▶ What you are asked to do
Starting at the first line of the entries, extract each line up to and including the one that contains "Yellow Submarine Jigsaw", but leave out the pictures.
---
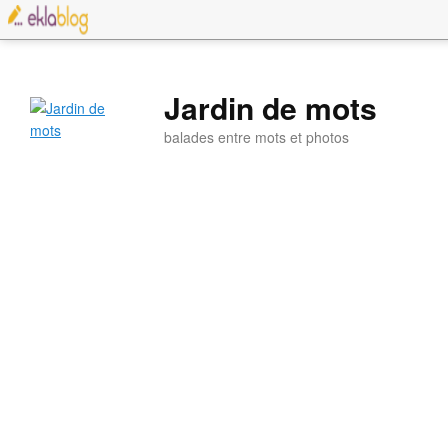
Jardin de mots
balades entre mots et photos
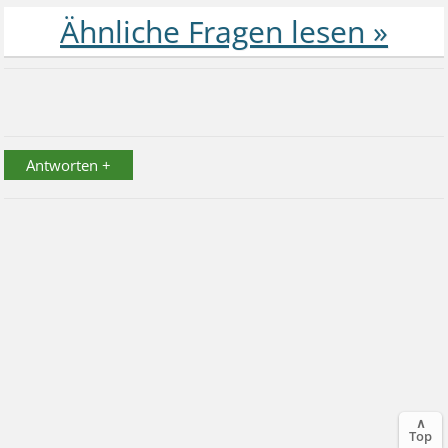
Antworten +
∧
Top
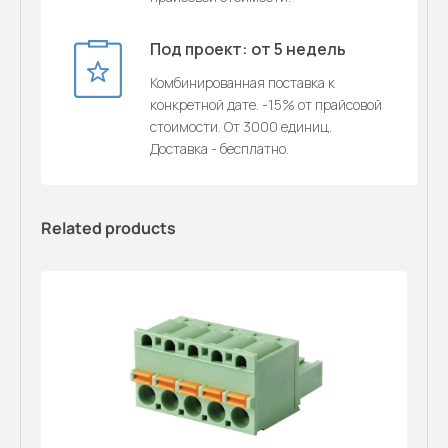
Под проект: от 5 недель
Комбинированная поставка к
конкретной дате. -15% от прайсовой
стоимости. От 3000 единиц.
Доставка - бесплатно.
Related products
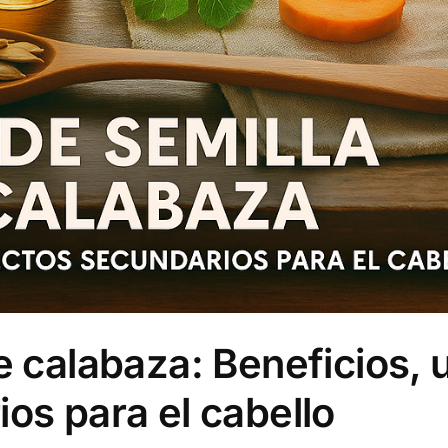
e calabaza: Beneficios, 
os para el cabello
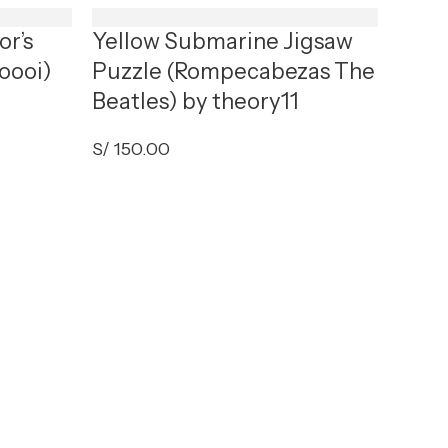
or’s
Yellow Submarine Jigsaw
oooi)
Puzzle (Rompecabezas The
Beatles) by theory11
S/
150.00
Star
(Rom
theo
S/
150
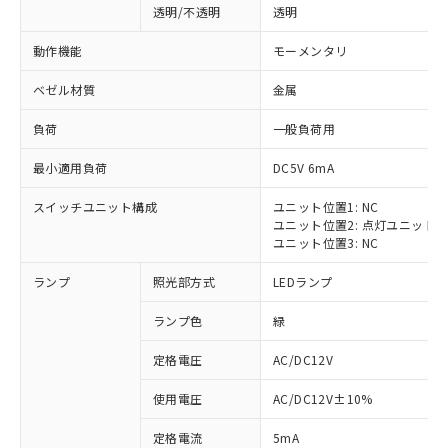
透明/不透明
透明
動作機能
モーメンタリ
ベゼル材質
金属
負荷
一般負荷用
最小適用負荷
DC5V 6mA
スイッチユニット構成
ユニット位置1: NC
ユニット位置2: 点灯ユニット
ユニット位置3: NC
ランプ
照光部方式
LEDランプ
ランプ色
緑
定格電圧
AC/DC12V
※1 対応状況
使用電圧
AC/DC12V±10%
定格電流
5mA
対応済み：EU RoHS指令（10物質）の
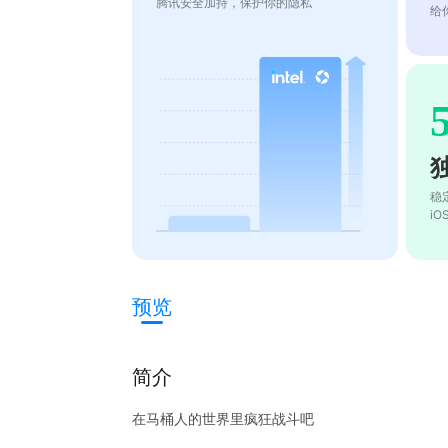
腾讯安全加持，保护你的隐私
给
稳
i
预览
简介
在马桶人的世界里疯狂战斗吧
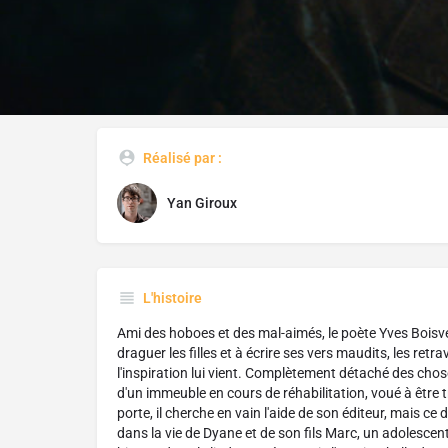
Réalisé par :
Yan Giroux
L'histoire
Ami des hoboes et des mal-aimés, le poète Yves Boisve
draguer les filles et à écrire ses vers maudits, les retr
l'inspiration lui vient. Complètement détaché des chose
d'un immeuble en cours de réhabilitation, voué à être 
porte, il cherche en vain l'aide de son éditeur, mais ce de
dans la vie de Dyane et de son fils Marc, un adolescen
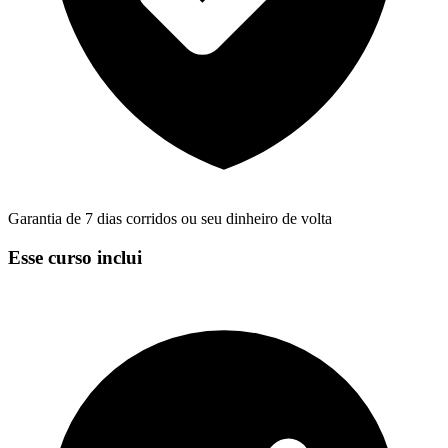
Garantia de 7 dias corridos ou seu dinheiro de volta
Esse curso inclui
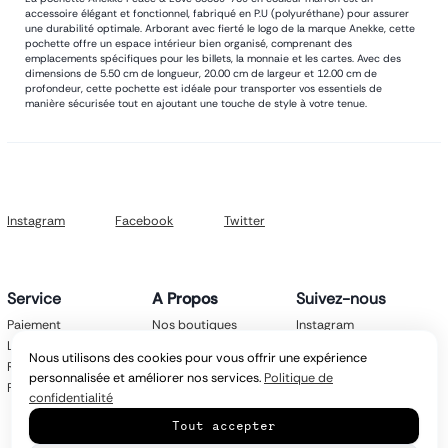
accessoire élégant et fonctionnel, fabriqué en P.U (polyuréthane) pour assurer
une durabilité optimale. Arborant avec fierté le logo de la marque Anekke, cette
pochette offre un espace intérieur bien organisé, comprenant des
emplacements spécifiques pour les billets, la monnaie et les cartes. Avec des
dimensions de 5.50 cm de longueur, 20.00 cm de largeur et 12.00 cm de
profondeur, cette pochette est idéale pour transporter vos essentiels de
manière sécurisée tout en ajoutant une touche de style à votre tenue.
Instagram
Facebook
Twitter
Service
A Propos
Suivez-nous
Paiement
Nos boutiques
Instagram
Livraison
Nos marques
Facebook
Nous utilisons des cookies pour vous offrir une expérience
Retours
Mentions légales
Twitter
personnalisée et améliorer nos services.
Politique de
FAQ
CGV
confidentialité
Politique de
Tout accepter
confidentialité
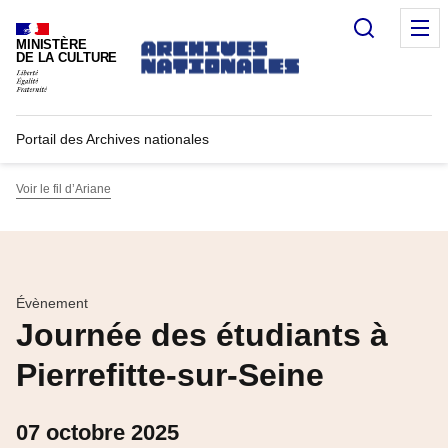
Recherc
M
MINISTÈRE
DE LA CULTURE
Portail des Archives nationales
Voir le fil d’Ariane
Évènement
Journée des étudiants à
Pierrefitte-sur-Seine
07 octobre 2025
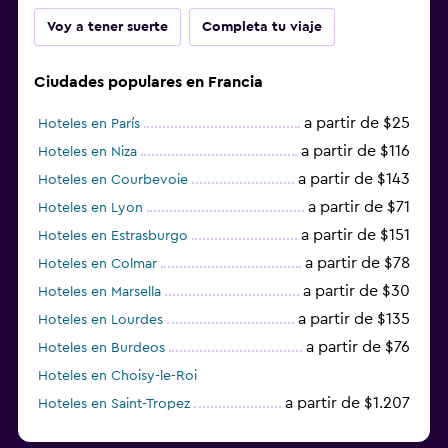
Voy a tener suerte
Completa tu viaje
Ciudades populares en Francia
a partir de $25
Hoteles en París
a partir de $116
Hoteles en Niza
a partir de $143
Hoteles en Courbevoie
a partir de $71
Hoteles en Lyon
a partir de $151
Hoteles en Estrasburgo
a partir de $78
Hoteles en Colmar
a partir de $30
Hoteles en Marsella
a partir de $135
Hoteles en Lourdes
a partir de $76
Hoteles en Burdeos
Hoteles en Choisy-le-Roi
a partir de $1.207
Hoteles en Saint-Tropez
a partir de $68
Hoteles en Montpellier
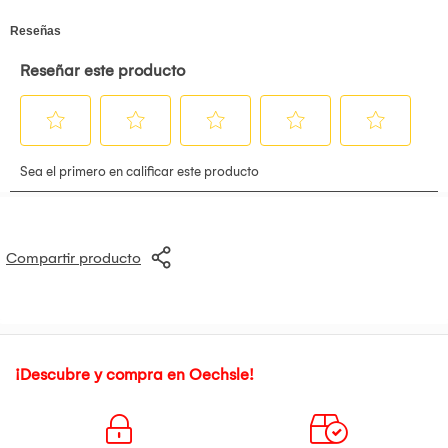
Compartir producto
¡Descubre y compra en Oechsle!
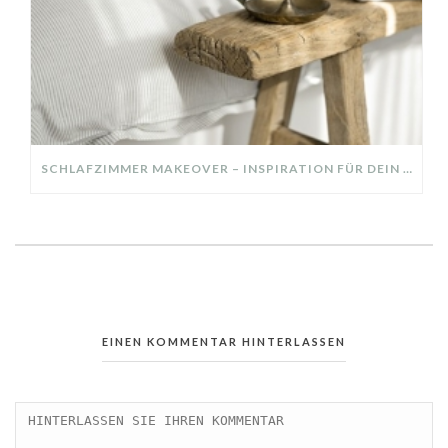
SCHLAFZIMMER MAKEOVER – INSPIRATION FÜR DEIN SCHLAFZIMMER: AUS ALT MACH NEU – HELL, GEMÜTLICH UND EINLADEND
EINEN KOMMENTAR HINTERLASSEN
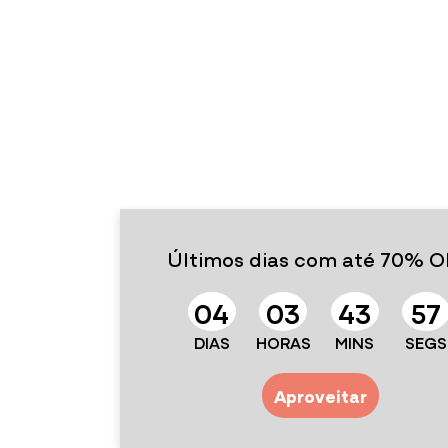
Últimos dias com até 70% O
0
4
0
3
4
3
5
6
DIAS
HORAS
MINS
SEGS
Aproveitar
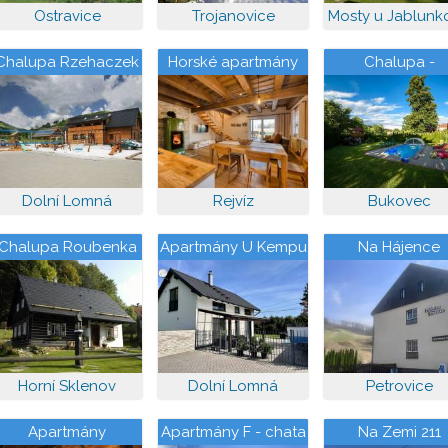
Ostravice
Trojanovice
Mosty u Jablunk
Chalupa Rzehaczek
Horské apartmány
Chalupa -
Borůvka a Brusinka
Apartmány Buko
s Bazénem
Dolní Lomná
Rejvíz
Bukovec
Chalupa Roubenka
Apartmány U Kempu
Na Hájence
Horní Sklenov
Dolní Lomná
Petrovice
Apartmány
Apartmány F - chata
Na Zemi 211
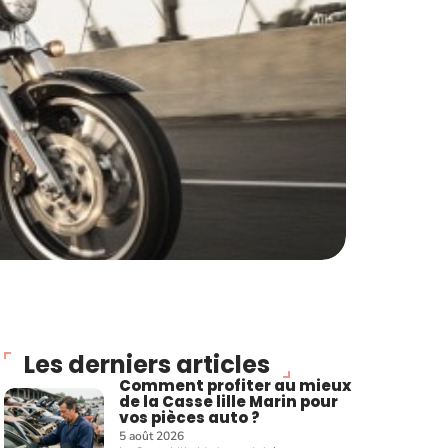
Les derniers articles
Comment profiter au mieux
de la Casse lille Marin pour
vos pièces auto ?
5 août 2026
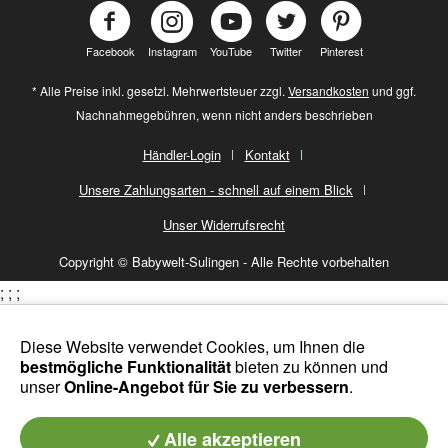
Facebook
Instagram
YouTube
Twitter
Pinterest
* Alle Preise inkl. gesetzl. Mehrwertsteuer zzgl.
Versandkosten
und ggf.
Nachnahmegebühren, wenn nicht anders beschrieben
Händler-Login
Kontakt
Unsere Zahlungsarten - schnell auf einem Blick
Unser Widerrufsrecht
Copyright © Babywelt-Sulingen - Alle Rechte vorbehalten
;
;
;
Diese Website verwendet Cookies, um Ihnen die
bestmögliche Funktionalität
bieten zu können und
unser
Online-Angebot für Sie zu verbessern
.
Alle akzeptieren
---
▶ The completed task
Jardin de mots
balades entre mots et photos
Antworten +
∧
Top
Под проект: от 5 недель
Комбинированная поставка к
конкретной дате. -15% от прайсовой
стоимости. От 3000 единиц.
Доставка - бесплатно.
Related products
e calabaza: Beneficios, 
os para el cabello
or’s
Yellow Submarine Jigsaw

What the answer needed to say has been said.